**Prompt**
With images excluded, write out each entry below exactly as given.

[Start of Attachment]

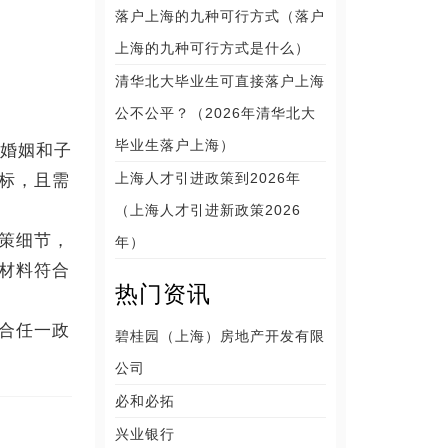
落户上海的九种可行方式（落户
上海的九种可行方式是什么）
清华北大毕业生可直接落户上海
公不公平？（2026年清华北大
毕业生落户上海）
婚姻和子
上海人才引进政策到2026年
标，且需
（上海人才引进新政策2026
策细节，
年）
材料符合
热门资讯
合任一政
碧桂园（上海）房地产开发有限
公司
必和必拓
兴业银行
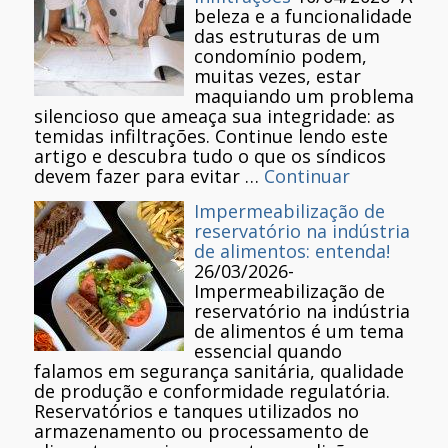
beleza e a funcionalidade
das estruturas de um
condomínio podem,
muitas vezes, estar
maquiando um problema
silencioso que ameaça sua integridade: as
temidas infiltrações. Continue lendo este
artigo e descubra tudo o que os síndicos
devem fazer para evitar …
Continuar
Impermeabilização de
reservatório na indústria
de alimentos: entenda!
26/03/2026
-
Impermeabilização de
reservatório na indústria
de alimentos é um tema
essencial quando
falamos em segurança sanitária, qualidade
de produção e conformidade regulatória.
Reservatórios e tanques utilizados no
armazenamento ou processamento de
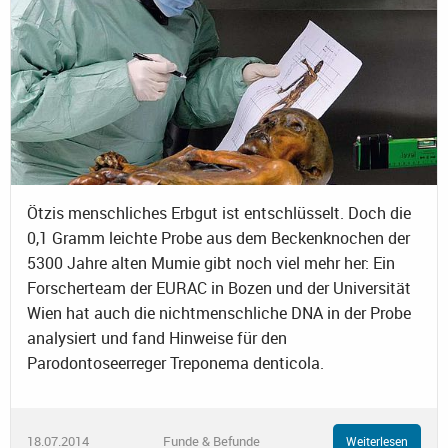
Ötzis menschliches Erbgut ist entschlüsselt. Doch die
0,1 Gramm leichte Probe aus dem Beckenknochen der
5300 Jahre alten Mumie gibt noch viel mehr her: Ein
Forscherteam der EURAC in Bozen und der Universität
Wien hat auch die nichtmenschliche DNA in der Probe
analysiert und fand Hinweise für den
Parodontoseerreger Treponema denticola.
18.07.2014
Funde & Befunde
Weiterlesen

[End of Attachment]

**Exercise response**
落户上海的九种可行方式（落户
上海的九种可行方式是什么）
清华北大毕业生可直接落户上海
公不公平？（2026年清华北大
毕业生落户上海）
婚姻和子
上海人才引进政策到2026年
标，且需
（上海人才引进新政策2026
策细节，
年）
材料符合
热门资讯
合任一政
碧桂园（上海）房地产开发有限
公司
必和必拓
兴业银行
beleza e a funcionalidade
das estruturas de um
condomínio podem,
muitas vezes, estar
maquiando um problema
silencioso que ameaça sua integridade: as
temidas infiltrações. Continue lendo este
artigo e descubra tudo o que os síndicos
devem fazer para evitar …
Continuar
Impermeabilização de
reservatório na indústria
de alimentos: entenda!
26/03/2026
-
Impermeabilização de
reservatório na indústria
de alimentos é um tema
essencial quando
falamos em segurança sanitária, qualidade
de produção e conformidade regulatória.
Reservatórios e tanques utilizados no
armazenamento ou processamento de
Ötzis menschliches Erbgut ist entschlüsselt. Doch die
0,1 Gramm leichte Probe aus dem Beckenknochen der
5300 Jahre alten Mumie gibt noch viel mehr her: Ein
Forscherteam der EURAC in Bozen und der Universität
Wien hat auch die nichtmenschliche DNA in der Probe
analysiert und fand Hinweise für den
Parodontoseerreger Treponema denticola.
18.07.2014
Funde & Befunde
Weiterlesen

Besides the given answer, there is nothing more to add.